# Implementing a Principal Component Analysis (PCA)
Apr 13, 2014<br>
by Sebastian Raschka

## Sections

-  [Introduction](#introduction)
   -  [What is a "good" subspace?]()
   -  [Summarizing the PCA approach]()
-  [Generating some 3-dimensional sample data]()
   -  [Why are we choosing a 3-dimensional sample?]()
-  [1. Taking the whole dataset ignoring the class labels]()
-  [2. Computing the d-dimensional mean vector]()
-  [3. a) Computing the Scatter Matrix]()
-  [3. b) Computing the Covariance Matrix (alternatively to the scatter matrix)]()
-  [4. Computing eigenvectors and corresponding eigenvalues]()
   -  [Checking the eigenvector-eigenvalue calculation]()
   -  [Visualizing the eigenvectors]()
-  [5.1. Sorting the eigenvectors by decreasing eigenvalues]()
-  [5.2. Choosing _k_ eigenvectors with the largest eigenvalues]()
-  [6. Transforming the samples onto the new subspace]()
-  [Using the PCA() class from the matplotlib.mlab library]()
   -  [Class attributes of PCA()]()
-  [Differences between the step by step approach and matplotlib.mlab.PCA()]()
-  [Using the PCA() class from the sklearn.decomposition library to confirm our results]()

## Introduction

The main purposes of a principal component analysis are the analysis of data to identify patterns and finding patterns to reduce the dimensions of the dataset with minimal loss of information.

Here, our desired outcome of the principal component analysis is to project a feature space (our dataset consisting of $n$ $d$-dimensional samples) onto a smaller subspace that represents our data "well". A possible application would be a pattern classification task, where we want to reduce the computational costs and the error of the parameter estimation by reducing the number of dimensions of our feature space by extracting a subspace that describes our data "best".

### What is a "good" subspace?

Let's assume that our goal is to reduce the dimensions of a $d$-dimensional dataset by projecting it onto a $k$-dimensional subspace (where $k < d$). So, how do we know what size we would choose for $k$, and how do we know if we have a feature space that represents our data "well"? Later, we will compute eigenvectors (the components) from our data set and collect them in a so-called scatter-matrix (or alternatively calculate them from the covariance matrix). Each of those eigenvectors is associated with an eigenvalue, which tells us about the "length" or "magnitude" of the eigenvectors. If we observe that all the eigenvalues are of very similar magnitude, this is a good indicator that our data is already in a "good" subspace. Or if some of the eigenvalues are much higher than others, we might be interested in keeping only those eigenvectors with the much larger eigenvalues, since they contain more information about our data distribution. Vice versa, eigenvalues that are close to 0 are less informative and we might consider in dropping those when we construct the new feature subspace.

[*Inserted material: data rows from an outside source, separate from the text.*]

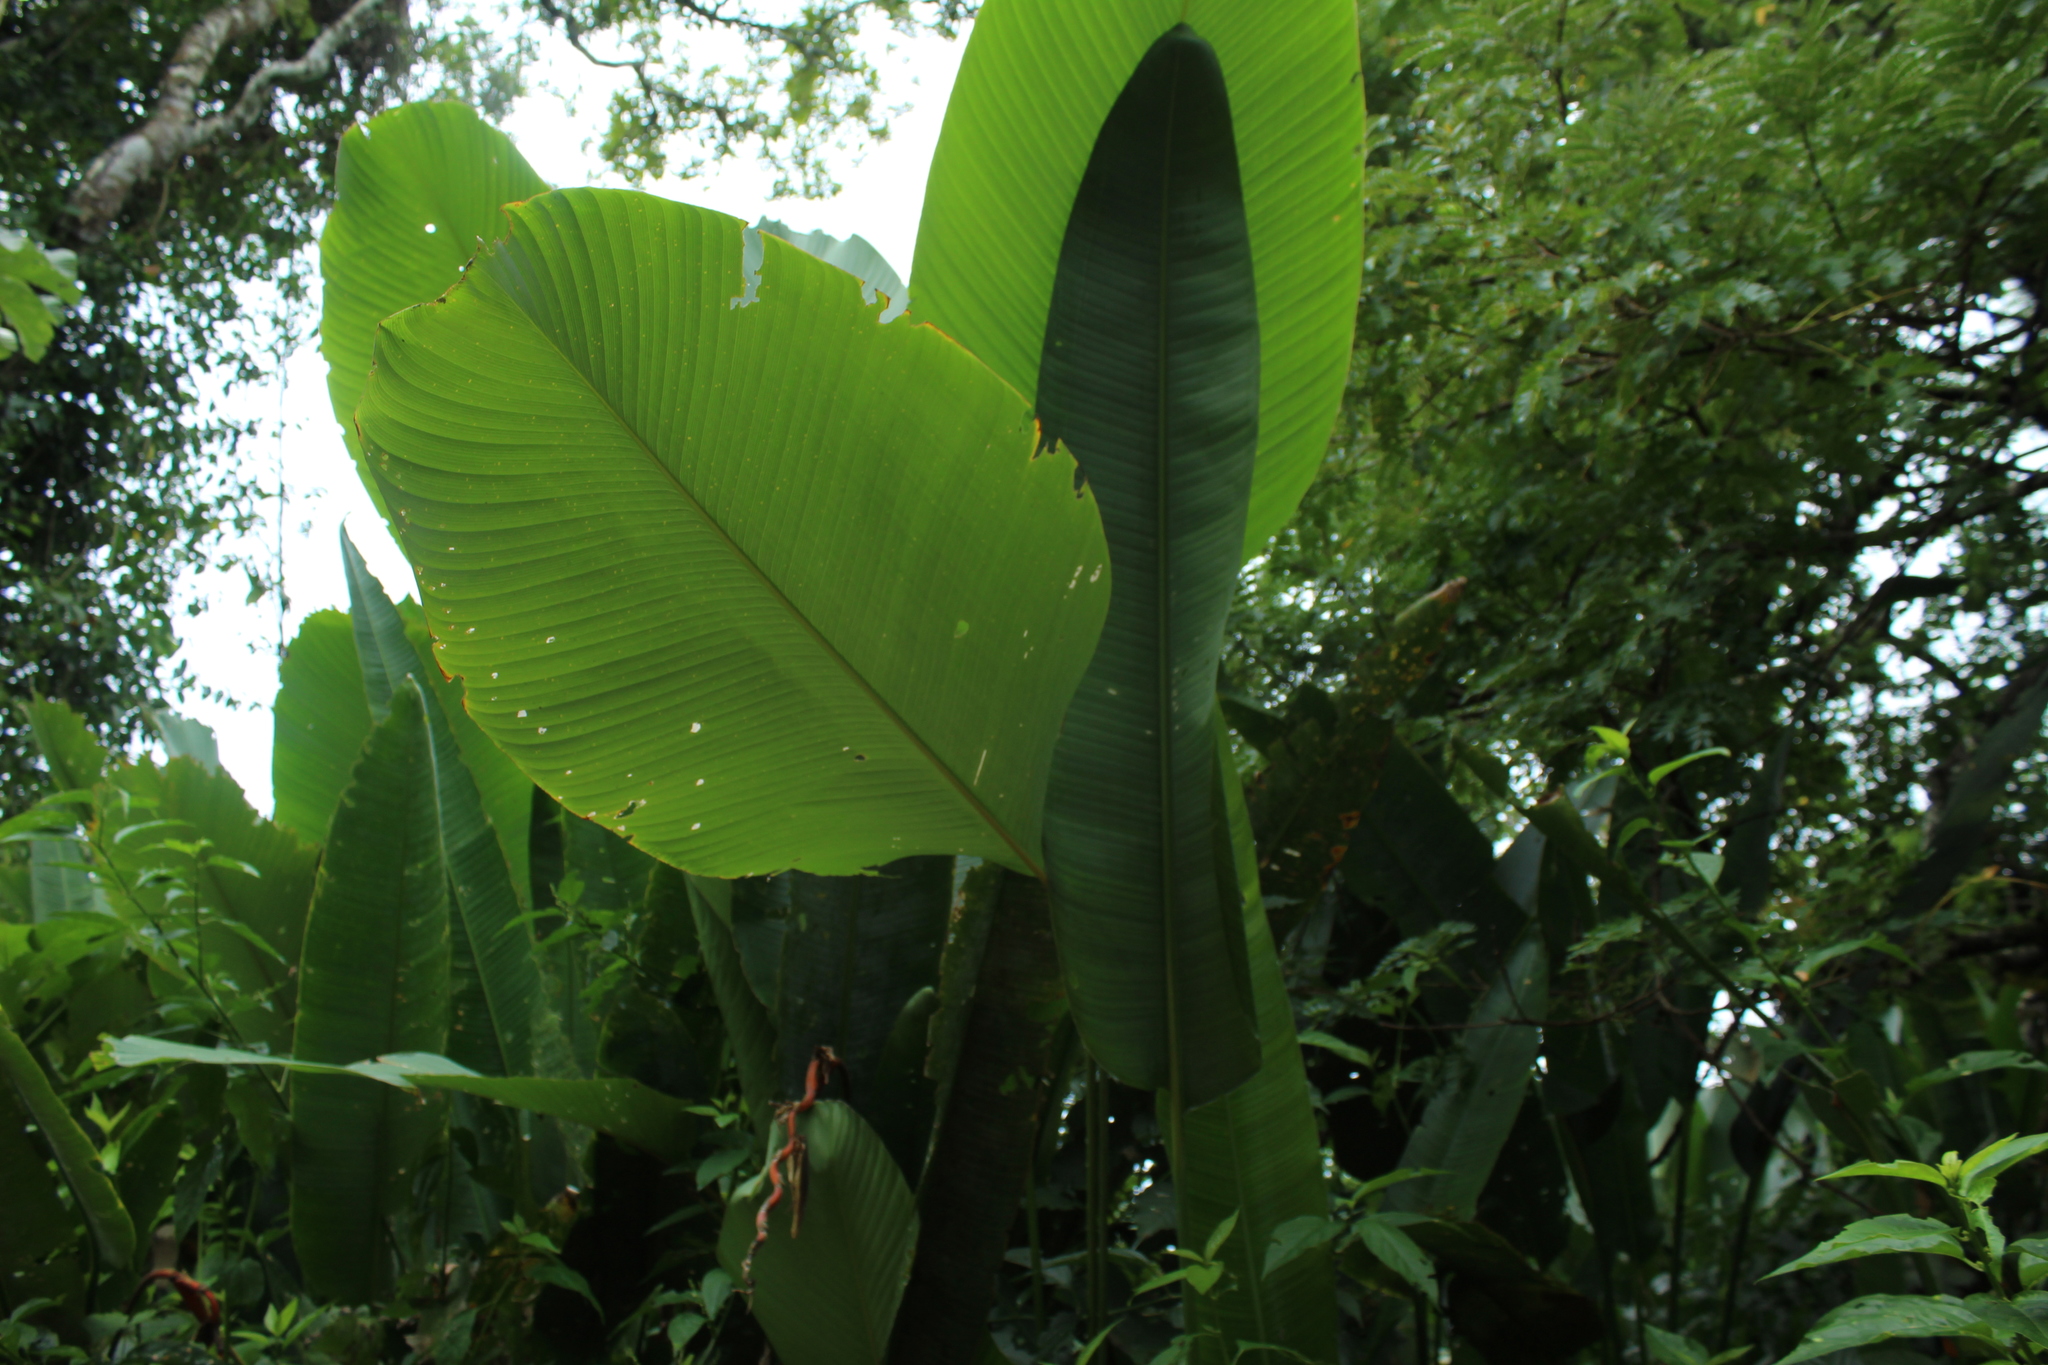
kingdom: Plantae
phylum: Tracheophyta
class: Liliopsida
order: Zingiberales
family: Marantaceae
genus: Calathea
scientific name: Calathea lutea
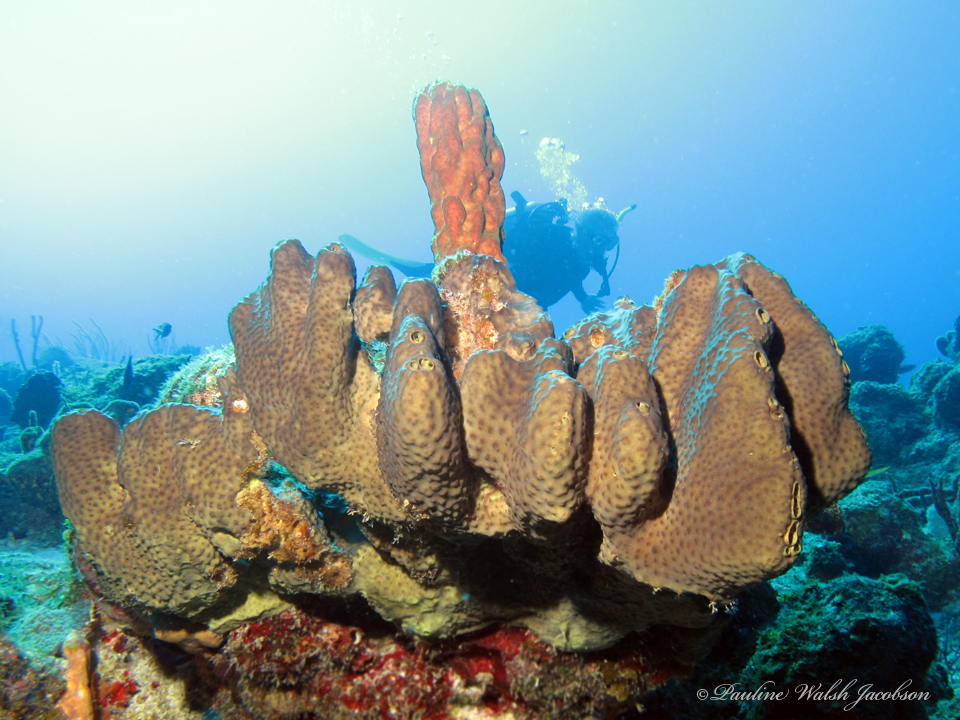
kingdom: Animalia
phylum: Porifera
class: Demospongiae
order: Dictyoceratida
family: Thorectidae
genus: Smenospongia
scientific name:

### Summarizing the PCA approach

Listed below are the 6 general steps for performing a principal component analysis, which we will investigate in the following sections.

1. [Take the whole dataset consisting of $d$-dimensional samples ignoring the class labels]()
2. [Compute the $d$-dimensional mean vector]() (i.e. the means for every dimension of the whole dataset)
3. [Compute the scatter matrix (alternatively, the covariance matrix) of the whole dataset]()
4. [Compute eigenvectors ($e_1,e_2,...,e_d$) and corresponding eigenvalues ($\lambda_1,\lambda_2,...,\lambda_d$)]()
5. [Sort the eigenvectors by decreasing eigenvalues and choose $k$ eigenvectors with the largest eigenvalues to form a $d \times k$ dimensional matrix $W$]() (where every column represents an eigenvector)
6. [Use this $d \times k$ eigenvector matrix to transform the samples onto the new subspace.]() This can be summarized by the mathematical equation: $y=W^T \times x$ (where $x$ is a $d \times 1$-dimensional vector representing one sample, and $y$ is the transformed $k \times 1$-dimensional sample in the new subspace.)